Every year a group of Catholics coordinate trips to Washington D.C. where they march and talk about overturning Roe v. Wade, but I don’t think very many people actually think that’s going to happen.  These are people who genuinely want to help.  They see it like this:  I am going to march to try to remind people that these poor innocent babies are being murdered every day and no one is doing anything about it.  It’s a black or white, very simple issue to many of these people.  You may disagree, but their position is not about hating women.  It’s about saving lives and souls.  They are not out there trying to hurt anyone.  They really believe they are helping.
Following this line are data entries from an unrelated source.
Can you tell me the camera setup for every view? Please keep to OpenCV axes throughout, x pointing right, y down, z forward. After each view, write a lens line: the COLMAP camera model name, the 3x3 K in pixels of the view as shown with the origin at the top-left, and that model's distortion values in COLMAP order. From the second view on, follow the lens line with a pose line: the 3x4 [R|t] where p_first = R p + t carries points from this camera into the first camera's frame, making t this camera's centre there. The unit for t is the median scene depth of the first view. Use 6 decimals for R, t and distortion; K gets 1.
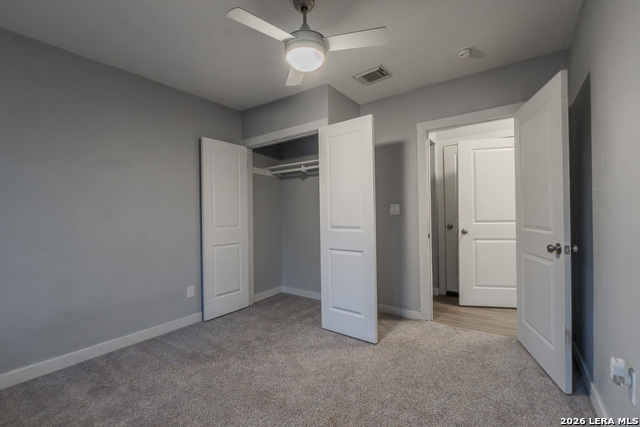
lens RADIAL K [[275.5, 0, 317.2], [0, 275.5, 215.5], [0, 0, 1]] dist [0.002053, 0.000342]
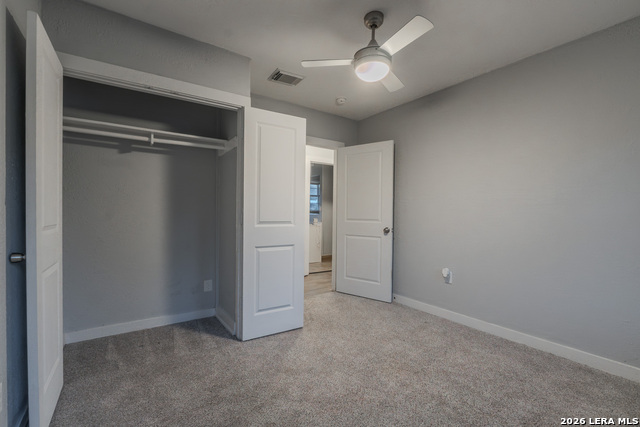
lens RADIAL K [[275.5, 0, 320.0], [0, 275.5, 214.7], [0, 0, 1]] dist [0.002053, 0.000342]
pose [[0.353457, 0.007987, 0.935417, -0.761650], [-0.014645, 0.999888, -0.003003, 0.016009], [-0.935336, -0.012638, 0.353535, 0.521756]]
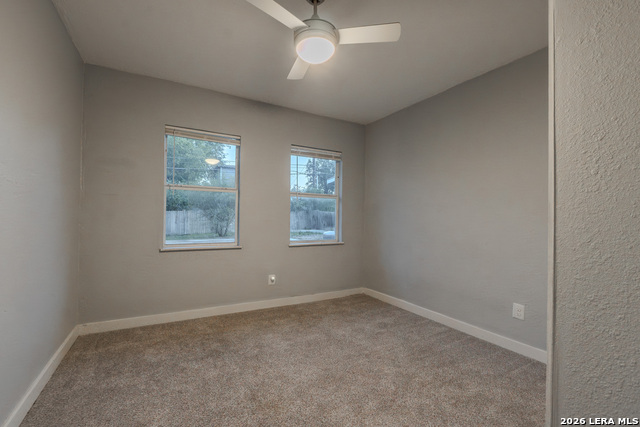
lens RADIAL K [[275.5, 0, 320.0], [0, 275.5, 213.9], [0, 0, 1]] dist [0.002053, 0.000342]
pose [[-0.387805, 0.003937, -0.921733, 0.559085], [-0.010708, 0.999904, 0.008777, -0.000434], [0.921679, 0.013274, -0.387725, 0.913304]]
“What about the life of the mother?” you object.  “Why don’t they care about her?”  Well, they do.  How can it be good for a woman to murder her own child?  And there are countless testimonials, delivered regularly, by women who have had an abortion, who say they will never forgive themselves, and will never feel peace.

Abortion is a terrible, ugly, horrible, scarring thing, for any woman to endure.  For people who participate in that march (and for those involved in similar projects), they believe they are trying to protect women.  Because, the thinking goes, no woman, if she understood what was at stake, if she understood the pain she would feel after, could possibly choose to have an abortion.

You might disagree, call that paternalistic, although, because many of the people involved are women, there is something almost ironic about using that term.  Dismissing these people as simply “hating women” is as cheap and transparent as it is flawed.

Now, there are a small group of people who identify as Catholics who go much too far.  They stand outside of abortion clinics with signs and yell angry things at doctors.  They align themselves with certain extreme groups of Protestants and lose focus on help and love, and instead get pulled into something that is really about anger and hate and fighting.

I pray for those people, and I hope you will too, but they do not speak for the Church, and they do not speak for me.

I am Catholic and this is what I believe.  I do not speak for the Church, but this is what I believe.

I believe we need to take better care of people.  All people.  We need to take better care of men, women, and children.  We should work harder to support any person who is vulnerable, especially new and expectant mothers, and we should focus on appreciating all life as a true miracle.

I do not think we should shut down every abortion clinic in this country overnight.  That would not help anyone.  For one thing, the potential lives saved would be outnumbered by lives certainly lost.

I do think, as a matter of Constitutional law, that regulating abortion clinics is and ought to be a matter for individual states, but that is a transition that would need to be made slowly and with great care.

I think that if we began to truly value life, the demand for clinics would fall significantly, and eventually, almost disappear.  If we all truly believed that every life is a gift, every life is a blessing, and every person has the potential to offer something unique, the world would be a different and a better place.

I’m sure my position will be dismissed as naive, and perhaps it is, but dismissing my position as naive is the easy solution, which is exactly the problem.

*Sadly, doing her job well was made much more difficult when someone stepped in and decided that things should be done in a way that required less thought.  Someone who, in my opinion, was allowed to flash around some money and tell people how things ought to be done, which was simply and conveniently his way.